Enforcement efforts come in many different shapes and sizes. They range from amnesty programs (like the current Washington state program) to voluntary compliance initiatives to educational programs or full blown audits. As in the past, some states have state employee auditors and many states contract with third-party or contingent fee auditors. Some states even use both. The only thing that stays the same with state enforcement is the constant change.
Historically, there had been a small number of big players in the contract audit arena; two to three primary firms that may have had contracts with 30 plus states. Over the last several years, the playing field has evolved. Several new firms have emerged which typically contract with a fewer number of states.
Along with the addition of new contract audit firms has come the addition of new audit methodologies. Even though auditors are in theory extensions of the states, their methodologies have been inconsistent.
Where we are.
While many states do have state employee auditors, states increasingly are becoming a part of multi-state audits involving third party auditor firms. State employee auditors tend to audit within their own state borders. Contract auditors tend to be used outside of state borders and in cases where the states do not have the resources to audit directly.

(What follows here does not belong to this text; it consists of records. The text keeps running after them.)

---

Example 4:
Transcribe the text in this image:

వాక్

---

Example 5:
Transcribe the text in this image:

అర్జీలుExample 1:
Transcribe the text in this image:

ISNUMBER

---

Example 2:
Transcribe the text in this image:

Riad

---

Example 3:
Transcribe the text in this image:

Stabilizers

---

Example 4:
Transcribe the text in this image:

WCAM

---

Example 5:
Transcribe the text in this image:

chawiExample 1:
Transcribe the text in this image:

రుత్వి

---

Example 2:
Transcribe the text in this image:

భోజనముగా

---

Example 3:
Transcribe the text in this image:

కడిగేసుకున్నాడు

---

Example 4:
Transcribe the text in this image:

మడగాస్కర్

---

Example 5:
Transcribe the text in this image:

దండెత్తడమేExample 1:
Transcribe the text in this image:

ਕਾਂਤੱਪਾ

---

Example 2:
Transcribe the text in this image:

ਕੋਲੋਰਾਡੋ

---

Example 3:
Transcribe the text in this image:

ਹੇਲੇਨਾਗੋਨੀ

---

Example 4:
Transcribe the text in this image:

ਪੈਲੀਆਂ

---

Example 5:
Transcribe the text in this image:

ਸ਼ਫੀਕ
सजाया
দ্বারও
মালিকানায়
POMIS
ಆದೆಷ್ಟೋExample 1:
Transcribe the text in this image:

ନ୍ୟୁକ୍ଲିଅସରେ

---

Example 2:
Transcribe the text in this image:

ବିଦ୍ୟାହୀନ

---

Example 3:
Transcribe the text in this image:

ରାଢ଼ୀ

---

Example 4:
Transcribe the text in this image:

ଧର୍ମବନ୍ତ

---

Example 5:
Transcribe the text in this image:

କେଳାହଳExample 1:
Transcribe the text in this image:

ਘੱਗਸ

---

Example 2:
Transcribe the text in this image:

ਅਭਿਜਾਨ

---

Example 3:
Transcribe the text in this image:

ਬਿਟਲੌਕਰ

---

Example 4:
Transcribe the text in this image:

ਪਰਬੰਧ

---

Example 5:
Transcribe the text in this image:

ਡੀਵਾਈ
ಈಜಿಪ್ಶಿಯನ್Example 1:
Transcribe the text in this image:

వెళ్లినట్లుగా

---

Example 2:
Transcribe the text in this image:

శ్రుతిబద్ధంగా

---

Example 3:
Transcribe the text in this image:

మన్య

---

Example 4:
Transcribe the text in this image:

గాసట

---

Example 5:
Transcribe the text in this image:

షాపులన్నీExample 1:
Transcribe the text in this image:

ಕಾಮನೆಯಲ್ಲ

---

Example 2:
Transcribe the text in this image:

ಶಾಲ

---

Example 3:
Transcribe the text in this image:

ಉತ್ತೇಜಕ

Generally speaking, smaller firms tend to represent fewer states (sometimes only one). As a result, audits tend to be shorter in duration and more focused in nature; as opposed to some of the audits that lasted several years. But that doesn’t mean they are any easier on holders. More companies are undergoing multiple audits by multiple auditors representing different states. In fact, it is not unusual for a state to accidently sign on to the same audit with more than one third-party audit firms. And new concerns have arisen: topics such as data protection, interpretation, and audit administration continue to arise further complicating the audit landscape.
With more audit firms has come the onset of varied methodologies. More audit firms are attempting to use death matching (i.e. the comparison of customer social security numbers (SSNs) to the Social Security Administrations death master file) in unclaimed property testing. This is a practice that started in the life insurance arena but it is quickly gaining traction in other industry audits as well. Also, there has been a renewed focus on the different types of owner generated activity. “Activity” is being scrutinized and there has much debate as to what does or does not constitute activity. Some forms that have been utilized in the past, such as the non-return of mail, are now being rejected.

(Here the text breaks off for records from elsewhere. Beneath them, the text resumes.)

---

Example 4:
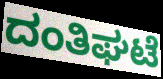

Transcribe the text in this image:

ದಂತಿಘಟೆ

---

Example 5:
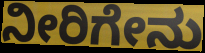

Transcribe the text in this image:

ನೀರಿಗೇನು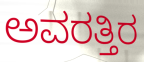
ಅವರತ್ತಿರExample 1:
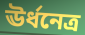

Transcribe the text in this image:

ঊর্ধনেত্র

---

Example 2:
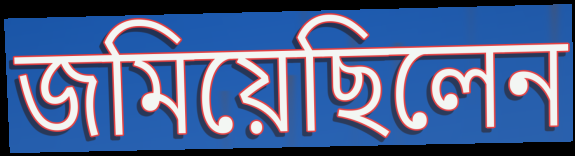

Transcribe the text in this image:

জমিয়েছিলেন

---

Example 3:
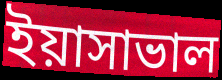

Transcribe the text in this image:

ইয়াসাভাল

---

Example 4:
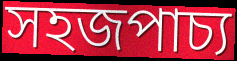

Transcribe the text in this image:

সহজপাচ্য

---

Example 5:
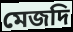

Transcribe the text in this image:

মেজদিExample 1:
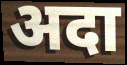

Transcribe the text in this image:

अदा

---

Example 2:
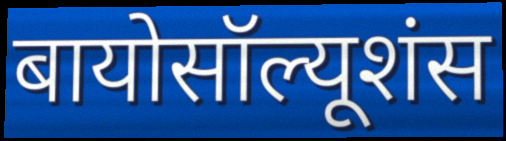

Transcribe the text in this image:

बायोसॉल्यूशंस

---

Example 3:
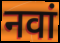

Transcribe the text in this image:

नवां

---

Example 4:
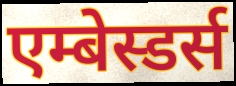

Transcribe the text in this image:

एम्बेस्डर्स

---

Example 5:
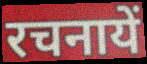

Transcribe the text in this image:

रचनायेंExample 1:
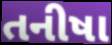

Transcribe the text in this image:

તનીષા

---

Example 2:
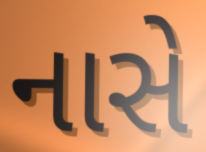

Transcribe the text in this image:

નાસે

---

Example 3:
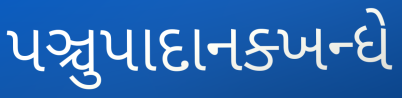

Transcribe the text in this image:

પઞ્ચુપાદાનક્ખન્ધે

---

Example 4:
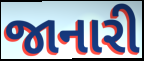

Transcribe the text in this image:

જાનારી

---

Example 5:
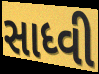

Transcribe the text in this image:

સાધ્વીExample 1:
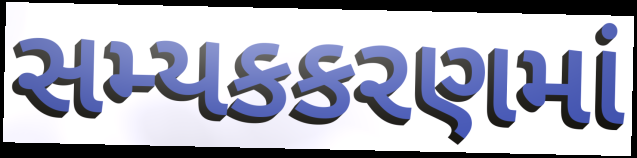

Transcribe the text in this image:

સમ્યકકરણમાં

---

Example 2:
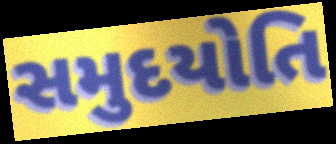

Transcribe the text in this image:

સમુદયોતિ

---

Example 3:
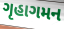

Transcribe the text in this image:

ગૃહાગમન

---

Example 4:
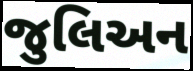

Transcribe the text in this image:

જુલિઅન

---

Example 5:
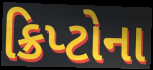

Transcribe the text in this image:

ક્રિપ્ટોના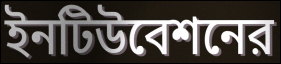
ইনটিউবেশনের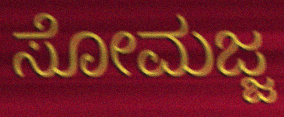
ಸೋಮಜ್ಜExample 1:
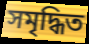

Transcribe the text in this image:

সমৃদ্ধিত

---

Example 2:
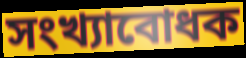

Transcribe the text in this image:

সংখ্যাবোধক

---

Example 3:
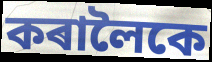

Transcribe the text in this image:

কৰালৈকে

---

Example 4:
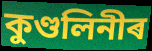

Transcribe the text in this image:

কুণ্ডলিনীৰ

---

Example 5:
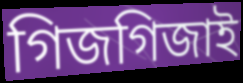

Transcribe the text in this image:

গিজগিজাই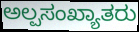
ಅಲ್ಪಸಂಖ್ಯಾತರು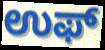
ಉಫ್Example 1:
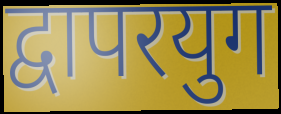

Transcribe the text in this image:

द्वापरयुग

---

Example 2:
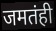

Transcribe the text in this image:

जमतंही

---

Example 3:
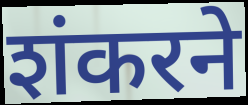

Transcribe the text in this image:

शंकरने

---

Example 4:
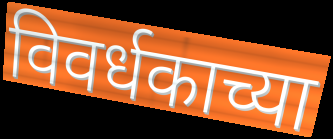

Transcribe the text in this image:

विवर्धकाच्या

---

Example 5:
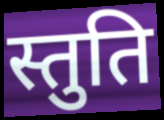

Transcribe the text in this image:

स्तुति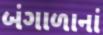
બંગાળાનાં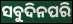
ସବୁଦିନପରିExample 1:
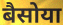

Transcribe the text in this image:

बैसोया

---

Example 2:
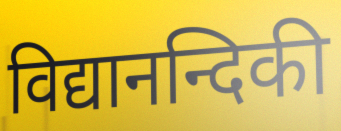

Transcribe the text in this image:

विद्यानन्दिकी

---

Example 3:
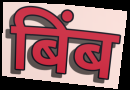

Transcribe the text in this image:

बिंब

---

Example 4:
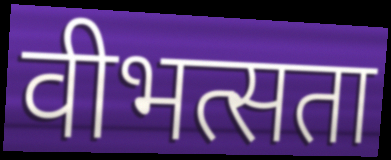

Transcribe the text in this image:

वीभत्सता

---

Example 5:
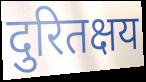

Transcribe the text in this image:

दुरितक्षयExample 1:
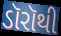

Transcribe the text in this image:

ડૉરૉથી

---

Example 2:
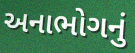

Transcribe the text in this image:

અનાભોગનું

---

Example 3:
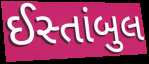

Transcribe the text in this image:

ઈસ્તાંબુલ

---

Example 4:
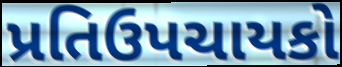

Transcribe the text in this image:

પ્રતિઉપચાયકો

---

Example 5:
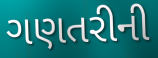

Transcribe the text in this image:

ગણતરીનીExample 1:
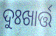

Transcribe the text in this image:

ଦୁଃଖାର୍ତ୍ତ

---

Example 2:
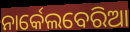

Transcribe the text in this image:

ନାର୍କେଲବେରିଆ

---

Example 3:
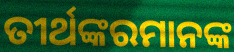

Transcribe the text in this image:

ତୀର୍ଥଙ୍କରମାନଙ୍କ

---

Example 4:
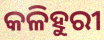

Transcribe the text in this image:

କଳିହୁରୀ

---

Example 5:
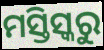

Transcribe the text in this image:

ମସ୍ତିସ୍କରୁ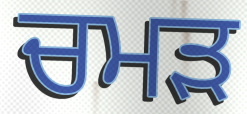
ਚਮੜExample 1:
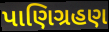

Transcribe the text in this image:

પાણિગ્રહણ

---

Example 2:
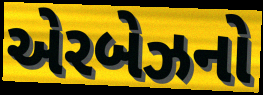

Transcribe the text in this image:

એરબેઝનો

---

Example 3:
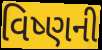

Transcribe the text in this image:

વિષ્ણની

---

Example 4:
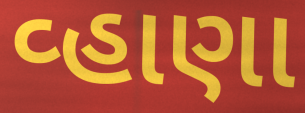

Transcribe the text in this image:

વ્હાણા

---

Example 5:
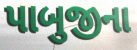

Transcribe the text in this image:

પાબુજીનાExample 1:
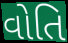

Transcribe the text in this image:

વોતિ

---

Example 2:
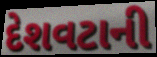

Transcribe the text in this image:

દેશવટાની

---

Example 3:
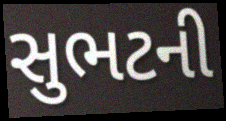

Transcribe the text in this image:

સુભટની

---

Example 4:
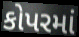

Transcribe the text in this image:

કોપરમાં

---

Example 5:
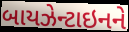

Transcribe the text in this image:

બાયઝેન્ટાઇનને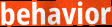
behavior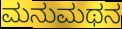
ಮನುಮಥನ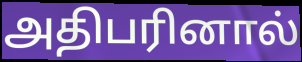
அதிபரினால்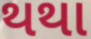
થથા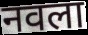
नवला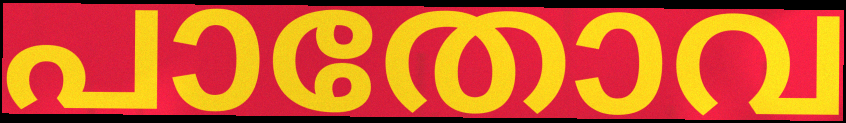
പാതോവ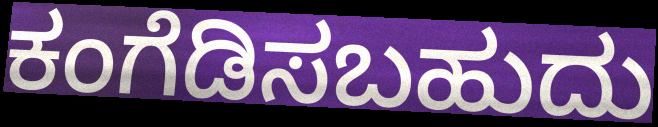
ಕಂಗೆಡಿಸಬಹುದು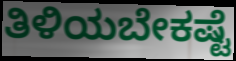
ತಿಳಿಯಬೇಕಷ್ಟೆ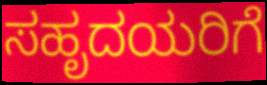
ಸಹೃದಯರಿಗೆ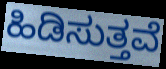
ಹಿಡಿಸುತ್ತವೆ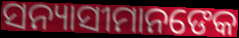
ସନ୍ୟାସୀମାନଙେକ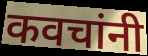
कवचांनीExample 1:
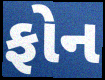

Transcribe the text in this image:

ફોન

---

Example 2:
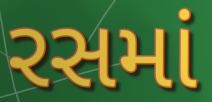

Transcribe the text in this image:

રસમાં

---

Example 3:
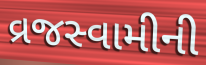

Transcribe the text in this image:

વ્રજસ્વામીની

There are also unique situations as some of the newer auditors have introduced less-common or entirely new audit methodologies. For example, instead of using the more common methodology of testing aged credits, one audit firm has been testing debits in an effort to identify unclaimed credits that may have been written off. For the most part, these “new” methodologies may be harmless but they almost always result in the use of company resources at a time when companies do not have the resources to waste.
Where are we going?
There is no indication that the number or frequency of audits will decrease in the near future. Most likely states will continue to increase and even accelerate the enforcement of state unclaimed property laws. Regarding the audit methodologies utilized, there are more questions than answers and what the future holds with these methodologies is unclear. Due to the increasing attention that unclaimed property compliance and enforcement is receiving, it is a fairly safe bet that more contract audit firms will sprout. The new audits and new statutory changes, and the upcoming results of current litigation will cause some shifts in audit methodologies but it is too early to tell if this will be good or bad news for the holder community. The one thing that we can be sure of is state enforcement efforts will continue to morph and change.

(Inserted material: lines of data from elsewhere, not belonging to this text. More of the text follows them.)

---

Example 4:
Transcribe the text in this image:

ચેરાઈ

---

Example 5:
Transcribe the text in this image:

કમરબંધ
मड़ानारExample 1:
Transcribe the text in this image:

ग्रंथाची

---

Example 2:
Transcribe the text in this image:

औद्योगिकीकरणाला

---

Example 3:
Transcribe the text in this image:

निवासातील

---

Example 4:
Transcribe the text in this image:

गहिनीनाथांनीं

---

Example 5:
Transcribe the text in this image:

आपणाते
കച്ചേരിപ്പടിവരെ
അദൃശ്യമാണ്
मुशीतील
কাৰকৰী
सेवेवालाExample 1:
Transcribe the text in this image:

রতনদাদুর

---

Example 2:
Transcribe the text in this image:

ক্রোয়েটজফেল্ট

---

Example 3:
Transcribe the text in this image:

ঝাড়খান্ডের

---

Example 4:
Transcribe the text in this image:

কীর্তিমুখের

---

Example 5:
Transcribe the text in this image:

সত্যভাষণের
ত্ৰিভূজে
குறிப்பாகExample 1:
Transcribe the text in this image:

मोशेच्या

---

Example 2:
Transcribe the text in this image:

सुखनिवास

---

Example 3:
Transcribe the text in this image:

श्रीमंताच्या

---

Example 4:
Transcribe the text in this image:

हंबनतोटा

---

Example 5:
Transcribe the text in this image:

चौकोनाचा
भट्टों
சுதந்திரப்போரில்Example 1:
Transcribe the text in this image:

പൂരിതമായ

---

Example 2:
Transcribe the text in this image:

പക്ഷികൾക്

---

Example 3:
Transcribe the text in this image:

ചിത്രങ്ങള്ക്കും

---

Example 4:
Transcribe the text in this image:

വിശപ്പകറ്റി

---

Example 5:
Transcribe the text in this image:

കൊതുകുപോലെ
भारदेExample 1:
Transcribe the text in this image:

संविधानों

Key Highlights/Potential Trends for Enforcement & Voluntary Compliance Initiatives
- States are increasing their enforcement efforts including increasing the number of audits performed and the use of third party audit firms to conduct audits.
- The audit firm pool no longer is limited to a few big players who represent a large number of states. New audit firms have come on the scene and they typically represent fewer states.
- New audit methodologies are being utilized by third party auditors the impact of which is yet unclear but they are at least taking more time and resources from the holders being audited.